If you don't want to just output your text to the R console but process it further, create an object that holds the output of readLines():
mytext <- readLines("textfile.txt")
Besides readLines(), you can also use scan(), readBin() and other functions to read text from files. Look at the manual by entering ?scan etc. Look at ?connections to learn about many different methods to read files into R.
I would strongly advise you to write your text in a .txt-file in a text editor like Vim, Notepad, TextWrangler etc., and not compose it in a word processor like MS Word. Word files contain more than the text you see on screen or printed, and those will be read by R. You can try and see what you get, but for good results you should either save your file as a .txt-file from Word or compose it in a text editor.
You can also copy-paste your text from a text file open in any other software to R or compose your text in the R console:
myothertext <- c("What did you do?
+ I wrote some text.
+ Ah, interesting.")
> myothertext
[1] "What did you do?\nI wrote some text.\nAh, interesting."
Note how entering Return does not cause R to execute the command before I closed the string with "). R just replies with +, telling me that I can continue to edit. I did not type in those plusses. Try it. Note also that now the newlines are part of your string of text. (I'm on a Mac, so my newline is \n.)
If you input your text manually, I would load the whole text as one string into a vector:
x <- c("The text of your book.")
You could load different chapters into different elements of this vector:
y <- c("Chapter 1", "Chapter 2")
For better reference, you can name the elements:
z <- c(ch1 = "This is the text of the first chapter. It is not long! Why was the author so lazy?", ch2 = "This is the text of the second chapter. It is even shorter.")
Now you can split the elements of any of these vectors:
sentences <- strsplit(z, "[.!?] *")
Enter ?strsplit to read the manual for this function and learn about the attributes it takes. The second attribute takes a regular expression.
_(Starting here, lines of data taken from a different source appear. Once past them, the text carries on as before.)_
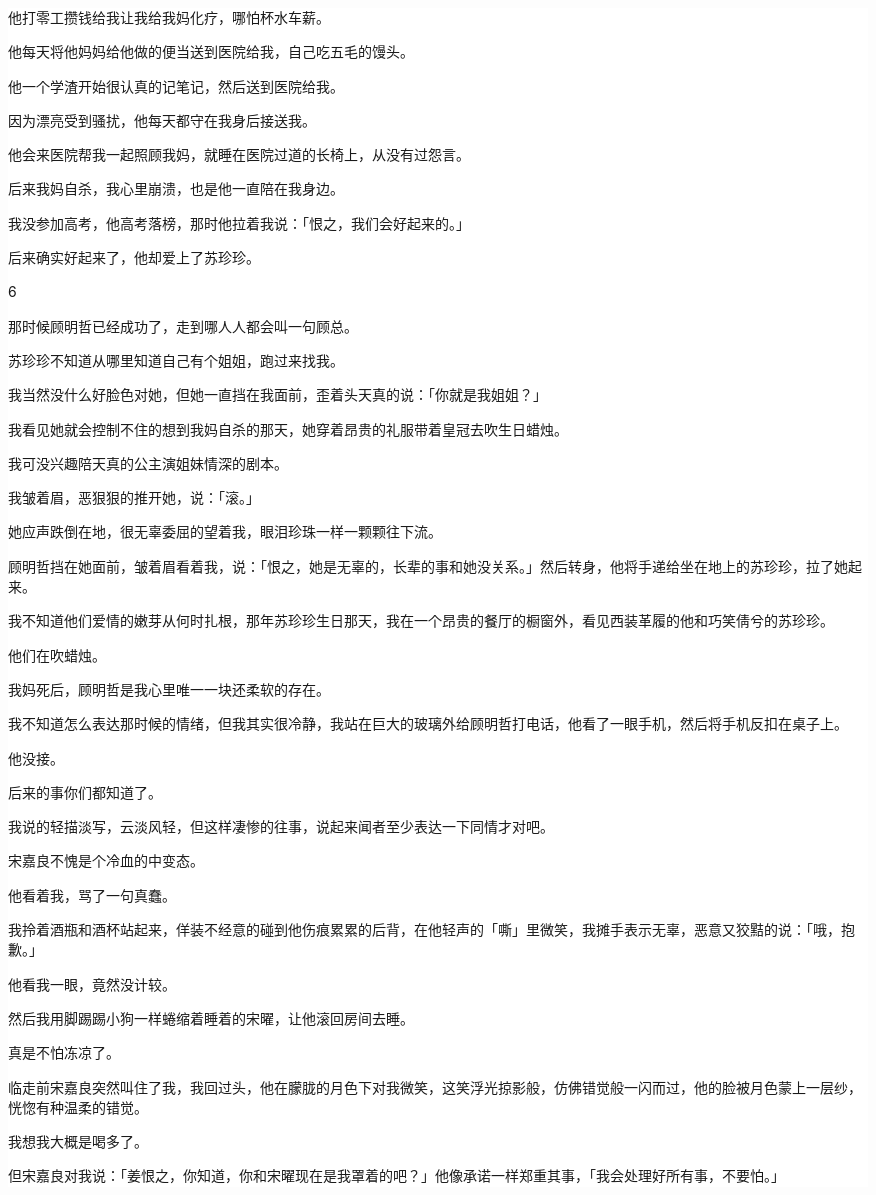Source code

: 他打零工攒钱给我让我给我妈化疗，哪怕杯水车薪。

他每天将他妈妈给他做的便当送到医院给我，自己吃五毛的馒头。

他一个学渣开始很认真的记笔记，然后送到医院给我。

因为漂亮受到骚扰，他每天都守在我身后接送我。

他会来医院帮我一起照顾我妈，就睡在医院过道的长椅上，从没有过怨言。

后来我妈自杀，我心里崩溃，也是他一直陪在我身边。

我没参加高考，他高考落榜，那时他拉着我说：「恨之，我们会好起来的。」

后来确实好起来了，他却爱上了苏珍珍。

6

那时候顾明哲已经成功了，走到哪人人都会叫一句顾总。

苏珍珍不知道从哪里知道自己有个姐姐，跑过来找我。

我当然没什么好脸色对她，但她一直挡在我面前，歪着头天真的说：「你就是我姐姐？」

我看见她就会控制不住的想到我妈自杀的那天，她穿着昂贵的礼服带着皇冠去吹生日蜡烛。

我可没兴趣陪天真的公主演姐妹情深的剧本。

我皱着眉，恶狠狠的推开她，说：「滚。」

她应声跌倒在地，很无辜委屈的望着我，眼泪珍珠一样一颗颗往下流。

顾明哲挡在她面前，皱着眉看着我，说：「恨之，她是无辜的，长辈的事和她没关系。」然后转身，他将手递给坐在地上的苏珍珍，拉了她起来。

我不知道他们爱情的嫩芽从何时扎根，那年苏珍珍生日那天，我在一个昂贵的餐厅的橱窗外，看见西装革履的他和巧笑倩兮的苏珍珍。

他们在吹蜡烛。

我妈死后，顾明哲是我心里唯一一块还柔软的存在。

我不知道怎么表达那时候的情绪，但我其实很冷静，我站在巨大的玻璃外给顾明哲打电话，他看了一眼手机，然后将手机反扣在桌子上。

他没接。

后来的事你们都知道了。

我说的轻描淡写，云淡风轻，但这样凄惨的往事，说起来闻者至少表达一下同情才对吧。

宋嘉良不愧是个冷血的中变态。

他看着我，骂了一句真蠢。

我拎着酒瓶和酒杯站起来，佯装不经意的碰到他伤痕累累的后背，在他轻声的「嘶」里微笑，我摊手表示无辜，恶意又狡黠的说：「哦，抱歉。」

他看我一眼，竟然没计较。

然后我用脚踢踢小狗一样蜷缩着睡着的宋曜，让他滚回房间去睡。

真是不怕冻凉了。

临走前宋嘉良突然叫住了我，我回过头，他在朦胧的月色下对我微笑，这笑浮光掠影般，仿佛错觉般一闪而过，他的脸被月色蒙上一层纱，恍惚有种温柔的错觉。

我想我大概是喝多了。

但宋嘉良对我说：「姜恨之，你知道，你和宋曜现在是我罩着的吧？」他像承诺一样郑重其事，「我会处理好所有事，不要怕。」
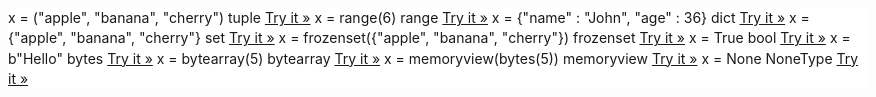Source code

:   <tr>
<td>x = ("apple", "banana", "cherry")</td>
<td>tuple</td>
<td><a target="_blank" class="w3-btn btnsmall btnsmall" href="trypython.asp?filename=demo_type_tuple">Try it »</a></td>
  </tr>
  <tr>
<td>x = range(6)</td>
<td>range</td>
<td><a target="_blank" class="w3-btn btnsmall btnsmall" href="trypython.asp?filename=demo_type_range">Try it »</a></td>
  </tr>
  <tr>
<td>x = {"name" : "John", "age" : 36}</td>
<td>dict</td>
<td><a target="_blank" class="w3-btn btnsmall btnsmall" href="trypython.asp?filename=demo_type_dict">Try it »</a></td>
  </tr>
  <tr>
<td>x = {"apple", "banana", "cherry"}</td>
<td>set</td>
<td><a target="_blank" class="w3-btn btnsmall btnsmall" href="trypython.asp?filename=demo_type_set">Try it »</a></td>
  </tr>
  <tr>
<td>x = frozenset({"apple", "banana", "cherry"})</td>
<td>frozenset</td>
<td><a target="_blank" class="w3-btn btnsmall btnsmall" href="trypython.asp?filename=demo_type_frozenset">Try it »</a></td>
  </tr>
  <tr>
<td>x = True</td>
<td>bool</td>
<td><a target="_blank" class="w3-btn btnsmall btnsmall" href="trypython.asp?filename=demo_type_bool">Try it »</a></td>
  </tr>
  <tr>
<td>x = b"Hello"</td>
<td>bytes</td>
<td><a target="_blank" class="w3-btn btnsmall btnsmall" href="trypython.asp?filename=demo_type_bytes">Try it »</a></td>
  </tr>
  <tr>
<td>x = bytearray(5)</td>
<td>bytearray</td>
<td><a target="_blank" class="w3-btn btnsmall btnsmall" href="trypython.asp?filename=demo_type_bytearray">Try it »</a></td>
  </tr>
<tr>
<td>x = memoryview(bytes(5))</td>
<td>memoryview</td>
<td><a target="_blank" class="w3-btn btnsmall btnsmall" href="trypython.asp?filename=demo_type_memoryview">Try it »</a></td>
</tr>
<tr>
<td>x = None</td>
<td>NoneType</td>
<td><a target="_blank" class="w3-btn btnsmall btnsmall" href="trypython.asp?filename=demo_type_nonetype">Try it »</a></td>
</tr>
</tbody></table>
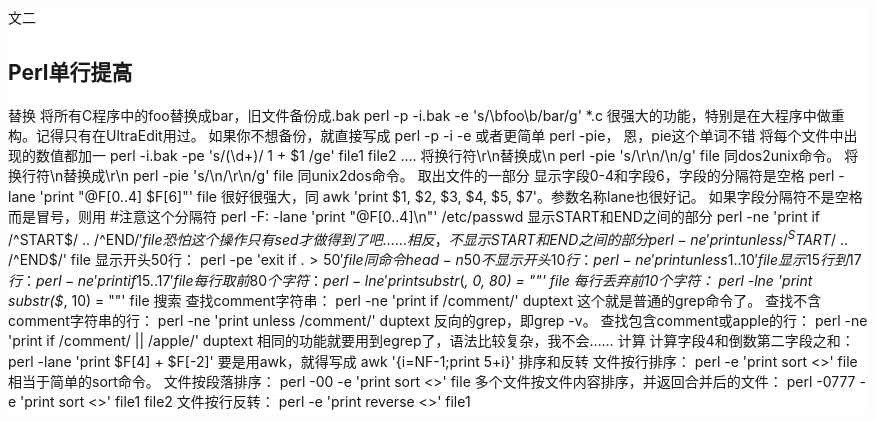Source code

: 文二



##  Perl单行提高

替换
将所有C程序中的foo替换成bar，旧文件备份成.bak
perl -p -i.bak -e 's/\bfoo\b/bar/g' *.c
很强大的功能，特别是在大程序中做重构。记得只有在UltraEdit用过。 如果你不想备份，就直接写成 perl -p -i -e 或者更简单 perl -pie， 恩，pie这个单词不错
将每个文件中出现的数值都加一
perl -i.bak -pe 's/(\d+)/ 1 + $1 /ge' file1 file2 ....
将换行符\r\n替换成\n
perl -pie 's/\r\n/\n/g' file
同dos2unix命令。
将换行符\n替换成\r\n
perl -pie 's/\n/\r\n/g' file
同unix2dos命令。
取出文件的一部分
显示字段0-4和字段6，字段的分隔符是空格
perl -lane 'print "@F[0..4] $F[6]"' file
很好很强大，同 awk 'print $1, $2, $3, $4, $5, $7'。参数名称lane也很好记。
如果字段分隔符不是空格而是冒号，则用    #注意这个分隔符
perl -F: -lane 'print "@F[0..4]\n"' /etc/passwd
显示START和END之间的部分
perl -ne 'print if /^START$/ .. /^END$/' file
恐怕这个操作只有sed才做得到了吧……
相反，不显示START和END之间的部分
perl -ne 'print unless /^START$/ .. /^END$/' file
显示开头50行：
perl -pe 'exit if $. > 50' file
同命令 head -n 50
不显示开头10行：
perl -ne 'print unless 1 .. 10' file
显示15行到17行：
perl -ne 'print if 15 .. 17' file
每行取前80个字符：
perl -lne 'print substr($_, 0, 80) = ""' file
每行丢弃前10个字符：
perl -lne 'print substr($_, 10) = ""' file
搜索
查找comment字符串：
perl -ne 'print if /comment/' duptext
这个就是普通的grep命令了。
查找不含comment字符串的行：
perl -ne 'print unless /comment/' duptext
反向的grep，即grep -v。
查找包含comment或apple的行：
perl -ne 'print if /comment/ || /apple/' duptext
相同的功能就要用到egrep了，语法比较复杂，我不会……
计算
计算字段4和倒数第二字段之和：
perl -lane 'print $F[4] + $F[-2]'
要是用awk，就得写成 awk '{i=NF-1;print $5+$i}'
排序和反转
文件按行排序：
perl -e 'print sort <>' file
相当于简单的sort命令。
文件按段落排序：
perl -00 -e 'print sort <>' file
多个文件按文件内容排序，并返回合并后的文件：
perl -0777 -e 'print sort <>' file1 file2
文件按行反转：
perl -e 'print reverse <>' file1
In this case I told strsplit to split the elements of the vector at any of the three punctuation marks followed by an optional space (if you don't define a space here, the resulting "sentences" will be preceded by a space).
sentences now contains:
> sentences
$ch1
[1] "This is the text of the first chapter" "It is not long"
[3] "Why was the author so lazy"
$ch2
[1] "This is the text of the second chapter" "It is even shorter"
You can access the individual sentences by indexing:
> sentences$ch1[2]
[3] "It is not long"
R will be unable to know that it should not split after "Mr.". You must define exceptions in your regular expression. Explaining this is beyond the scope of this question.
How you would tell R how to recognize subjects or objects, I have no idea.